Cell-Free Neurochemical Screening Assays to Predict Adverse Effects in Mammals, Fish, and BirdsEPA Grant Number: R835170
Title: Cell-Free Neurochemical Screening Assays to Predict Adverse Effects in Mammals, Fish, and Birds
Investigators: Basu, Niladri
Current Investigators: Basu, Niladri , Head, Jessica A , Murphy, Cheryl A. , Neitzel, Richard L.
Institution: University of Michigan
Current Institution: University of Michigan , McGill University , Michigan State University , University of Michigan - Ann Arbor
EPA Project Officer: Lasat, Mitch
Project Period: September 1, 2012 through August 31, 2015 (Extended to August 31, 2017)
Project Amount: $1,199,222
RFA: Developing High-Throughput Assays for Predictive Modeling of Reproductive and Developmental Toxicity Modulated Through the Endocrine System or Pertinent Pathways in Humans and Species Relevant to Ecological Risk Assessment (2011) RFA Text | Recipients Lists
Research Category: Computational Toxicology , Endocrine Disruptors , Health , Ecosystems , Safer Chemicals
The overall objective of this proposal is to advance an existing in vitro, cell-free neurochemical screening assay platform, and model data outputs to predict adverse, individual-level reproductive effects associated with toxicant exposure in mammalian, fish, and avian wildlife. The overall hypothesis is that several environmental toxicants will emerge to interact with and disrupt the function of neurotransmitter receptors, enzymes and transporters that have critical roles in vertebrate reproduction.

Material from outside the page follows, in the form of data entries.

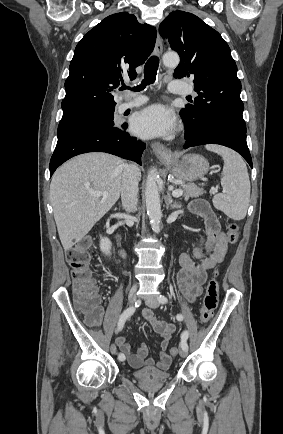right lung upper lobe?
I'll return each instance as SVG.
<instances>
[{"label":"right lung upper lobe","instance_id":"1","mask_svg":"<svg viewBox=\"0 0 283 434\" xmlns=\"http://www.w3.org/2000/svg\"><path fill=\"white\" fill-rule=\"evenodd\" d=\"M156 35L154 27L127 12L106 17L86 33L70 63L62 119L115 109L112 92L123 73L136 78L135 68L153 51Z\"/></svg>","mask_w":283,"mask_h":434}]
</instances>
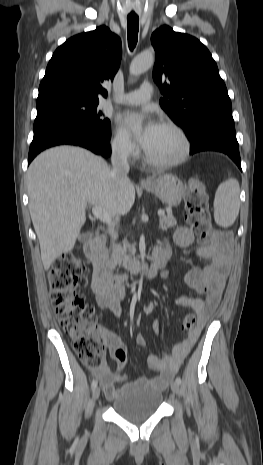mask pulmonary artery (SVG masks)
<instances>
[{
  "instance_id": "e3ab8cb5",
  "label": "pulmonary artery",
  "mask_w": 263,
  "mask_h": 465,
  "mask_svg": "<svg viewBox=\"0 0 263 465\" xmlns=\"http://www.w3.org/2000/svg\"><path fill=\"white\" fill-rule=\"evenodd\" d=\"M152 94L153 85L149 82H144L139 89L121 95L115 101L121 104L140 105L149 101Z\"/></svg>"
}]
</instances>
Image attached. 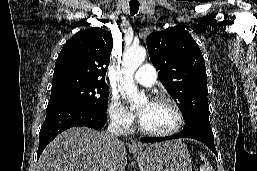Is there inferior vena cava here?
<instances>
[{
    "label": "inferior vena cava",
    "mask_w": 257,
    "mask_h": 171,
    "mask_svg": "<svg viewBox=\"0 0 257 171\" xmlns=\"http://www.w3.org/2000/svg\"><path fill=\"white\" fill-rule=\"evenodd\" d=\"M107 133L115 137L120 135L126 136V132L122 129L121 123L115 118L111 119L107 128Z\"/></svg>",
    "instance_id": "1"
}]
</instances>
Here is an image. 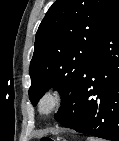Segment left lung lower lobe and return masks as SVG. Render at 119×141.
Here are the masks:
<instances>
[{"mask_svg": "<svg viewBox=\"0 0 119 141\" xmlns=\"http://www.w3.org/2000/svg\"><path fill=\"white\" fill-rule=\"evenodd\" d=\"M55 119L64 127L119 141V13L101 36L78 86Z\"/></svg>", "mask_w": 119, "mask_h": 141, "instance_id": "0a47b994", "label": "left lung lower lobe"}]
</instances>
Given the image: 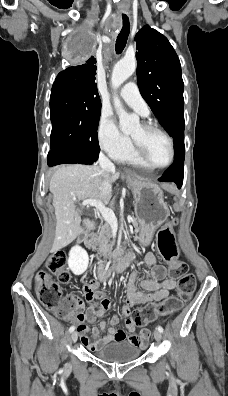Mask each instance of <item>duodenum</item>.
<instances>
[{
  "instance_id": "duodenum-1",
  "label": "duodenum",
  "mask_w": 228,
  "mask_h": 396,
  "mask_svg": "<svg viewBox=\"0 0 228 396\" xmlns=\"http://www.w3.org/2000/svg\"><path fill=\"white\" fill-rule=\"evenodd\" d=\"M84 243H85V245H86L88 248H90V249L96 251L97 253H99L98 246H97V242H96V237H95V234H94V233L88 234V235L85 237V239H84ZM109 253H110L114 258H116L117 254H118V252H116V251L109 252ZM103 256H104V254H103ZM103 256L100 255V256H99V259H98V273L101 274V275H104V276L108 277V275L111 273V271H106V270L104 269V262H105V259H104ZM129 263H130V259H129L128 257L121 258V259L118 260L117 263L115 264L114 268L112 269V272L120 273V272L124 271V270L128 267Z\"/></svg>"
}]
</instances>
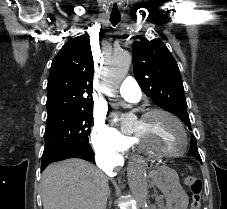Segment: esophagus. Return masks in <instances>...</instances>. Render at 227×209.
<instances>
[{"label":"esophagus","mask_w":227,"mask_h":209,"mask_svg":"<svg viewBox=\"0 0 227 209\" xmlns=\"http://www.w3.org/2000/svg\"><path fill=\"white\" fill-rule=\"evenodd\" d=\"M154 167V162H145V164L142 165L143 169H152Z\"/></svg>","instance_id":"obj_1"}]
</instances>
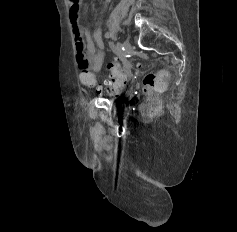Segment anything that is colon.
<instances>
[{
  "mask_svg": "<svg viewBox=\"0 0 237 232\" xmlns=\"http://www.w3.org/2000/svg\"><path fill=\"white\" fill-rule=\"evenodd\" d=\"M137 71L142 70V65L136 64L133 66ZM111 73L110 79H108L104 86L106 90L119 91L127 83L129 78V66L120 61H113L108 65ZM81 82L86 86H94L96 84L95 76L87 71L83 70L80 74ZM167 86V73L164 71L157 73H149L143 79V92L148 97L152 98L162 93ZM160 110V104L154 99L148 100L142 107V111L145 117L150 118L156 115Z\"/></svg>",
  "mask_w": 237,
  "mask_h": 232,
  "instance_id": "5ec220e1",
  "label": "colon"
}]
</instances>
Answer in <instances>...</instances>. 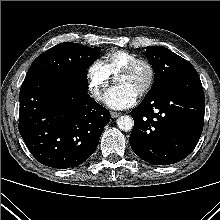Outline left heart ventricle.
I'll return each instance as SVG.
<instances>
[{
    "label": "left heart ventricle",
    "instance_id": "1",
    "mask_svg": "<svg viewBox=\"0 0 220 220\" xmlns=\"http://www.w3.org/2000/svg\"><path fill=\"white\" fill-rule=\"evenodd\" d=\"M148 79V69L144 65H140L131 73H120L117 77L118 85H128L135 92L139 93Z\"/></svg>",
    "mask_w": 220,
    "mask_h": 220
}]
</instances>
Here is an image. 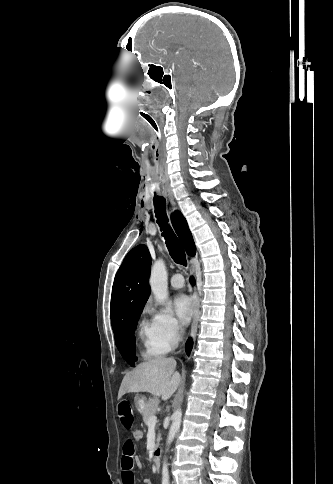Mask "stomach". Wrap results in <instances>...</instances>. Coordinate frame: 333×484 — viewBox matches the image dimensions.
<instances>
[{"instance_id":"obj_1","label":"stomach","mask_w":333,"mask_h":484,"mask_svg":"<svg viewBox=\"0 0 333 484\" xmlns=\"http://www.w3.org/2000/svg\"><path fill=\"white\" fill-rule=\"evenodd\" d=\"M135 406L139 413H143L148 405L149 400L143 395H137L135 397Z\"/></svg>"}]
</instances>
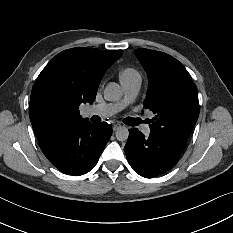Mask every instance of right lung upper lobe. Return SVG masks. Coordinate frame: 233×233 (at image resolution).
<instances>
[{
  "label": "right lung upper lobe",
  "instance_id": "right-lung-upper-lobe-1",
  "mask_svg": "<svg viewBox=\"0 0 233 233\" xmlns=\"http://www.w3.org/2000/svg\"><path fill=\"white\" fill-rule=\"evenodd\" d=\"M122 50L72 48L56 55L39 74L31 92L29 116L37 138L79 122V105L93 102L106 70Z\"/></svg>",
  "mask_w": 233,
  "mask_h": 233
}]
</instances>
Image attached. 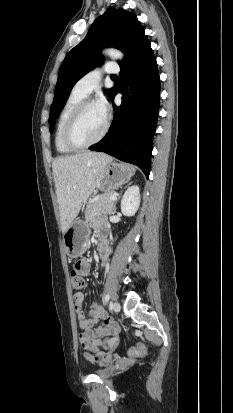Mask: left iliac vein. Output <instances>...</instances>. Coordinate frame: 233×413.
I'll list each match as a JSON object with an SVG mask.
<instances>
[{"label":"left iliac vein","instance_id":"left-iliac-vein-1","mask_svg":"<svg viewBox=\"0 0 233 413\" xmlns=\"http://www.w3.org/2000/svg\"><path fill=\"white\" fill-rule=\"evenodd\" d=\"M112 308L115 312H119L120 309H121V306H120L119 302L114 301V302H112Z\"/></svg>","mask_w":233,"mask_h":413}]
</instances>
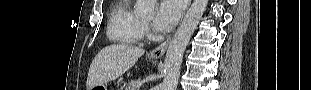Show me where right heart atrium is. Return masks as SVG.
<instances>
[{
    "label": "right heart atrium",
    "mask_w": 311,
    "mask_h": 90,
    "mask_svg": "<svg viewBox=\"0 0 311 90\" xmlns=\"http://www.w3.org/2000/svg\"><path fill=\"white\" fill-rule=\"evenodd\" d=\"M148 31V25L145 22H142V32L146 33Z\"/></svg>",
    "instance_id": "right-heart-atrium-1"
}]
</instances>
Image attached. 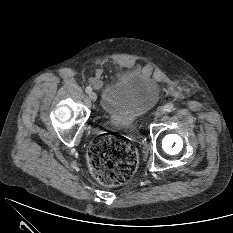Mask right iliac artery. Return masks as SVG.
<instances>
[{"mask_svg":"<svg viewBox=\"0 0 233 233\" xmlns=\"http://www.w3.org/2000/svg\"><path fill=\"white\" fill-rule=\"evenodd\" d=\"M85 91H86L87 93H90V92L92 91V88H91L90 86H88V87H86Z\"/></svg>","mask_w":233,"mask_h":233,"instance_id":"right-iliac-artery-1","label":"right iliac artery"}]
</instances>
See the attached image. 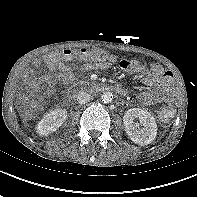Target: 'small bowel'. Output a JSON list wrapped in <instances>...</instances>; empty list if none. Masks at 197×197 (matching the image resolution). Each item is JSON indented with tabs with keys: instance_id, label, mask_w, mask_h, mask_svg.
<instances>
[{
	"instance_id": "c3829d8e",
	"label": "small bowel",
	"mask_w": 197,
	"mask_h": 197,
	"mask_svg": "<svg viewBox=\"0 0 197 197\" xmlns=\"http://www.w3.org/2000/svg\"><path fill=\"white\" fill-rule=\"evenodd\" d=\"M130 66L124 68L129 73H138L142 76V83L147 90L141 92L138 99L142 105L149 106L157 103H163L172 99V75L165 71L159 64H152L145 67L136 60H128ZM36 64L40 65L41 61ZM48 74L44 77V81L50 86L58 80L70 81L72 79L73 66L64 64L60 61H51L49 58L46 62ZM107 67L105 62L86 63L83 65L84 70L93 68L104 69Z\"/></svg>"
}]
</instances>
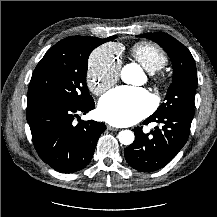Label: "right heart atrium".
Listing matches in <instances>:
<instances>
[{"label":"right heart atrium","mask_w":217,"mask_h":217,"mask_svg":"<svg viewBox=\"0 0 217 217\" xmlns=\"http://www.w3.org/2000/svg\"><path fill=\"white\" fill-rule=\"evenodd\" d=\"M120 67L117 46L108 44L95 49L89 58L86 74L89 89L96 95L104 93L118 80Z\"/></svg>","instance_id":"right-heart-atrium-1"}]
</instances>
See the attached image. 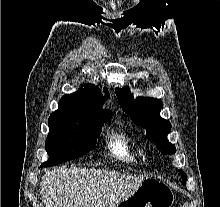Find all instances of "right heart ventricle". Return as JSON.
<instances>
[{"mask_svg":"<svg viewBox=\"0 0 220 207\" xmlns=\"http://www.w3.org/2000/svg\"><path fill=\"white\" fill-rule=\"evenodd\" d=\"M108 149L112 156L129 164H137L142 156L140 150L122 134L113 135L109 139Z\"/></svg>","mask_w":220,"mask_h":207,"instance_id":"obj_1","label":"right heart ventricle"}]
</instances>
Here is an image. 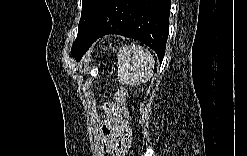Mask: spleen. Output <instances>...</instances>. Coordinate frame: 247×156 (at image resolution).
<instances>
[{"mask_svg":"<svg viewBox=\"0 0 247 156\" xmlns=\"http://www.w3.org/2000/svg\"><path fill=\"white\" fill-rule=\"evenodd\" d=\"M155 60L147 49L140 45H125L118 52V80L125 85H139L153 75Z\"/></svg>","mask_w":247,"mask_h":156,"instance_id":"obj_1","label":"spleen"}]
</instances>
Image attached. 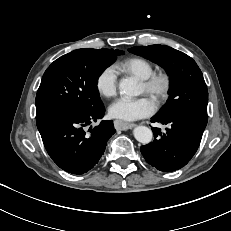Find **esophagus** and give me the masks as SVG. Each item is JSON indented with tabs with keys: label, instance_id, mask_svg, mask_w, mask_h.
I'll use <instances>...</instances> for the list:
<instances>
[{
	"label": "esophagus",
	"instance_id": "1",
	"mask_svg": "<svg viewBox=\"0 0 231 231\" xmlns=\"http://www.w3.org/2000/svg\"><path fill=\"white\" fill-rule=\"evenodd\" d=\"M114 126L117 130H128L135 127L134 123L115 121Z\"/></svg>",
	"mask_w": 231,
	"mask_h": 231
}]
</instances>
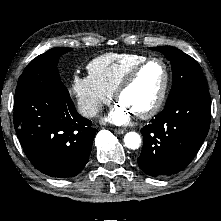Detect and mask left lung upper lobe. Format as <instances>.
Wrapping results in <instances>:
<instances>
[{
    "instance_id": "5c2ea615",
    "label": "left lung upper lobe",
    "mask_w": 221,
    "mask_h": 221,
    "mask_svg": "<svg viewBox=\"0 0 221 221\" xmlns=\"http://www.w3.org/2000/svg\"><path fill=\"white\" fill-rule=\"evenodd\" d=\"M151 49L163 53L171 62L173 84L165 107L190 91L207 88L203 71L191 56L172 46Z\"/></svg>"
}]
</instances>
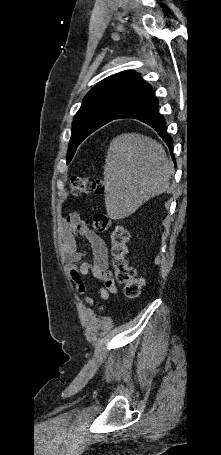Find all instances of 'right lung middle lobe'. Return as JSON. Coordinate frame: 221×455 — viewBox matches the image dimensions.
I'll return each mask as SVG.
<instances>
[{"label": "right lung middle lobe", "instance_id": "right-lung-middle-lobe-1", "mask_svg": "<svg viewBox=\"0 0 221 455\" xmlns=\"http://www.w3.org/2000/svg\"><path fill=\"white\" fill-rule=\"evenodd\" d=\"M124 110L111 104H91L82 106L72 123L67 164L71 161L79 144L92 132L120 116Z\"/></svg>", "mask_w": 221, "mask_h": 455}]
</instances>
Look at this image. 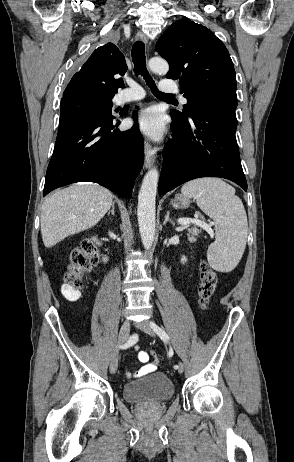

We will study 60 toxicants (various metals, pharmaceuticals, personal care products, polycyclic aromatic hydrocarbons, halogenated aromatics, pesticides, real-world environmental mixtures), 16 neurochemicals (receptors, enzymes, transporters) important in the neurotransmission of dopamine, GABA, glutamate, and acetylcholine, and 20 organisms (2-3 different freshwater fish, marine fish, terrestrial mammals, marine mammals, Arctic marine mammals, domestic birds, piscivorous birds, songbirds, rats and humans). All assays are cell-free, and will be performed in 96-well microplates and are thus capable of being performed in a “high-throughput” manner. We have published widely on our approach, and here we adapt our screening platform to address the goals of the present RFA and mirror the U.S. EPA‟s ToxCast program. In terms of research approach, first, a single concentration (50μM or 0.5mg/ml) of each toxicant (n=60) will be evaluated in triplicate in each cell-free in vitro assay (n=16) for each species (n=20), thus resulting in 19,200 mean datapoints, plus many more after various controls are accounted for. Second, 120 toxicant-assay pairs that show most significant changes will then be further evaluated in each organism to derive concentration-response relationships. Third, a series of statistical and simulation models will aim to integrate results from cell-free assays to reproductive outcomes at the individual-level, which is an apical endpoint that can be used to predict population-level impacts.
This work will result in the establishment of a high-throughput screening assay that can be used to predict reproductive impairment across multiple ecologically relevant species (birds, fish, mammals). Resources exist to adapt this platform to screen 1,000s of toxicants. It will generate important data on several toxicant classes (incl. real-world mixtures) that are of ecological relevance. Data outputs will be modeled to predict adverse outcomes at the individual level. Several publications, presentations and student dissertations will be produced.